Schauer v. Morse Operations, Inc.

5 So. 3d 2, 2009 Fla. App. LEXIS 22, 2009 WL 18674
CourtDistrict Court of Appeal of Florida
DecidedJanuary 5, 2009
Docket4D06-4902, 4D07-1354, 4D07-4540
StatusPublished
Cited by21 cases

This text of 5 So. 3d 2 (Schauer v. Morse Operations, Inc.) is published on Counsel Stack Legal Research, covering District Court of Appeal of Florida primary law. Counsel Stack provides free access to over 12 million legal documents including statutes, case law, regulations, and constitutions.

Bluebook
Schauer v. Morse Operations, Inc., 5 So. 3d 2, 2009 Fla. App. LEXIS 22, 2009 WL 18674 (Fla. Ct. App. 2009).

Opinion

KLEIN, J.

Appellant plaintiff brought this action for fraud and statutory violations against Morse, a Chevrolet dealer, and GMAC, which financed the sale of a car. We reverse the summary judgment against plaintiff on his claim for fraud against Morse, reverse a judgment for damages on one of plaintiffs statutory claims based on harassment by the creditor, GMAC, and address additional claims.

Plaintiff alleged that, when his stepdaughter was unable to obtain credit to *4 purchase a car, Morse induced him to sign a document to help her, but fraudulently-represented to him that the document would not obligate him on the loan. In addition, the plaintiff alleged that Morse charged him premiums for insurance it never obtained. We previously addressed some of these issues in Schauer v. General Motors Acceptance Corp., 819 So.2d 809 (Fla. 4th DCA 2002), in which we reversed an order dismissing plaintiffs complaint for failure to state a cause of action.

In the pi'ior appeal we held that the complaint stated causes of action against Morse for fraud, as well as under the Florida Deceptive and Unfair Trade Practices Act (FDUTPA), section 501.203(8), Florida Statutes, and against both defendants under the Florida Consumer Collection Practices Act (FCCPA), section 559.72, Florida Statutes. On remand, the trial court entered summary judgments on most of plaintiffs claims; however, the claim that GMAC made harassing telephone calls which violated the FCCPA was tried, and a jury awarded plaintiff $5,500 in damages. GMAC has cross-appealed the judgment entered on that verdict, which we address first.

ACTIONS TO TAKE:
1) Rewrite the paragraph of the opinion beginning "Plaintiff alleged that, when his stepdaughter" as a short bulleted list that keeps its main facts.
2) According to the plaintiff's allegations as described in the opinion, why did he sign the document at Morse?

DATASET EXCERPTS:
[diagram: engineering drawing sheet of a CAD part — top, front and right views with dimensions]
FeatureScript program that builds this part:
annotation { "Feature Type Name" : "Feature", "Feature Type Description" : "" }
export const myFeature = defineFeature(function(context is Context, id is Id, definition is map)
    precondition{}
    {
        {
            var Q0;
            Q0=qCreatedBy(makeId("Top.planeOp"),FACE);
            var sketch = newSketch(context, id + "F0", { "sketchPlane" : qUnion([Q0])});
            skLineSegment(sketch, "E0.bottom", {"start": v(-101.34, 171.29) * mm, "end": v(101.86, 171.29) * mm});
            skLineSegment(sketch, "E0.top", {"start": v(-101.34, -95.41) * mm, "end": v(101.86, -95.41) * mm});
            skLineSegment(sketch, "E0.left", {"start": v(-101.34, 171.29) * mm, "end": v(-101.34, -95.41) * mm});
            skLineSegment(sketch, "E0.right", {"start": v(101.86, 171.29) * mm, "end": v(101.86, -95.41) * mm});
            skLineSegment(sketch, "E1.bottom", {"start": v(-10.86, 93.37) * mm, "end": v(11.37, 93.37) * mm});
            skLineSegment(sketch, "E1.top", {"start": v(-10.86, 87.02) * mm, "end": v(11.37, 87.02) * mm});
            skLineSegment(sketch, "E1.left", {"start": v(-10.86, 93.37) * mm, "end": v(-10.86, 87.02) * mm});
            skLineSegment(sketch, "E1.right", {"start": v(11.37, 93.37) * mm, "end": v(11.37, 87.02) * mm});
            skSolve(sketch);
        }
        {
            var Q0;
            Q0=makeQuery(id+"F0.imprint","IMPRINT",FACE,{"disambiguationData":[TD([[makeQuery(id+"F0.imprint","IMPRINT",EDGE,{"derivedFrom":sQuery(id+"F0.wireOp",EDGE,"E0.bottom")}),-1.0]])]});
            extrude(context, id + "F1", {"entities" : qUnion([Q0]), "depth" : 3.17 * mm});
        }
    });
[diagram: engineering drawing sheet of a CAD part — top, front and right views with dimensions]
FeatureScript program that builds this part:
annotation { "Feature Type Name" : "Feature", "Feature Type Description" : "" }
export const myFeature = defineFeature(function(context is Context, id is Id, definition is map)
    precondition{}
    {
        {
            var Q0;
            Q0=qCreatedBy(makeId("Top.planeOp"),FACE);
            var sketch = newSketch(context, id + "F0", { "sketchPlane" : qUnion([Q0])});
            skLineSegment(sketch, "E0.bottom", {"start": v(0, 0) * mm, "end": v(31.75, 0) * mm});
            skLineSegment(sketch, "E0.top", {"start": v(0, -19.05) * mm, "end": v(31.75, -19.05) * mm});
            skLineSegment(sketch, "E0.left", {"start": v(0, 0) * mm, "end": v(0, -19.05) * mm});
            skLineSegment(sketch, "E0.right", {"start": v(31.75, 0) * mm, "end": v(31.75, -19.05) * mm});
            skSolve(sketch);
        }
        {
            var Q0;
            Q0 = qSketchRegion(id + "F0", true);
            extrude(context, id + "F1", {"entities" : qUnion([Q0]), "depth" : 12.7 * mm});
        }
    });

OUTPUTS FOR THE TASKS:
1)
- The plaintiff alleged that his stepdaughter could not obtain credit to buy a car.
- He alleged that Morse induced him to sign a document to help her and fraudulently told him it would not obligate him on the loan.
- He also alleged that Morse charged him premiums for insurance it never obtained.
- The court had addressed some of these issues before in Schauer v. General Motors Acceptance Corp., 819 So.2d 809 (Fla. 4th DCA 2002).
- In that earlier case, the court reversed an order that had dismissed the plaintiff's complaint for failure to state a cause of action.

2) His stepdaughter could not obtain credit to buy a car, and Morse induced him to sign the document to help her. Morse told him that the document would not obligate him on the loan.